## WHAT YOU ARE ASKED TO DO
Can you express every line of the records below as a JSON list of strings, one string per line, with blank lines and the pictures left out?

***

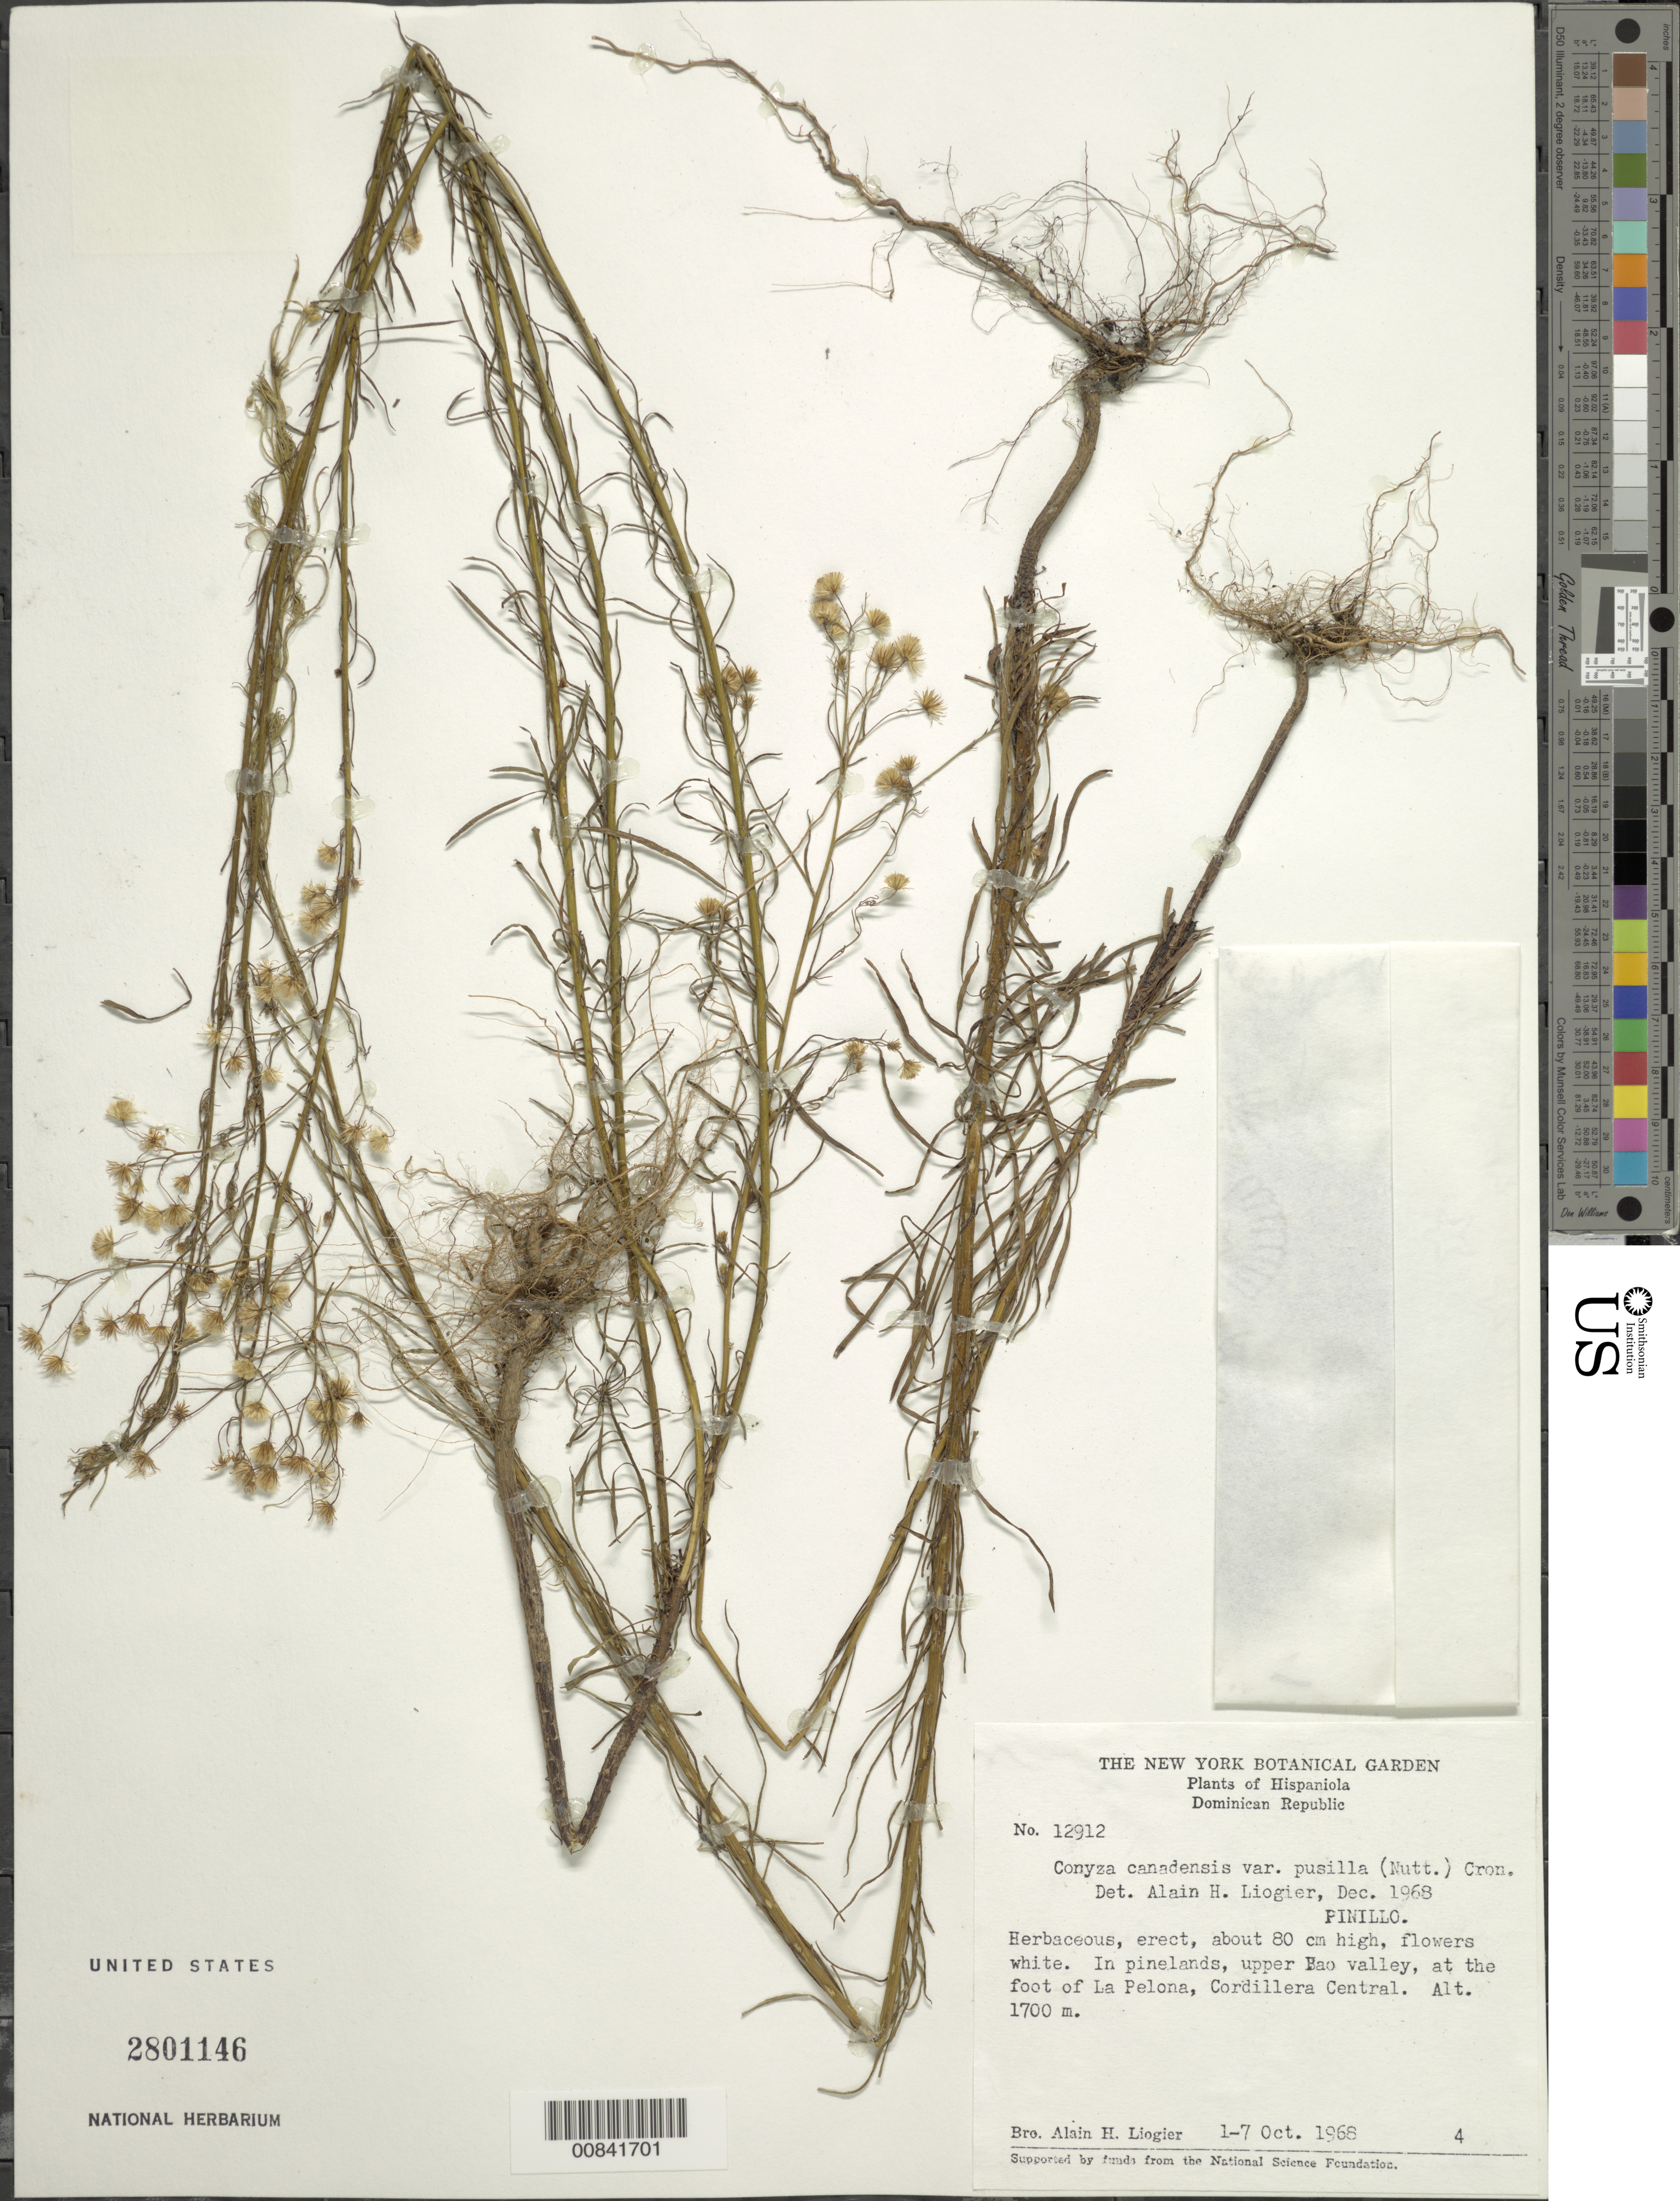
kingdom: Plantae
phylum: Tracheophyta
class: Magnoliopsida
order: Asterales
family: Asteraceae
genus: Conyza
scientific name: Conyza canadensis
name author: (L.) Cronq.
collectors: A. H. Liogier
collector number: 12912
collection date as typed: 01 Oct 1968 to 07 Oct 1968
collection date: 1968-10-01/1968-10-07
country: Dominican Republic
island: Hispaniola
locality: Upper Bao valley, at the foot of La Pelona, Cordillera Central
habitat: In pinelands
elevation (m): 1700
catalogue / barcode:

***

## RESULT
[
  "kingdom: Plantae",
  "phylum: Tracheophyta",
  "class: Magnoliopsida",
  "order: Asterales",
  "family: Asteraceae",
  "genus: Conyza",
  "scientific name: Conyza canadensis",
  "name author: (L.) Cronq.",
  "collectors: A. H. Liogier",
  "collector number: 12912",
  "collection date as typed: 01 Oct 1968 to 07 Oct 1968",
  "collection date: 1968-10-01/1968-10-07",
  "country: Dominican Republic",
  "island: Hispaniola",
  "locality: Upper Bao valley, at the foot of La Pelona, Cordillera Central",
  "habitat: In pinelands",
  "elevation (m): 1700",
  "catalogue / barcode:"
]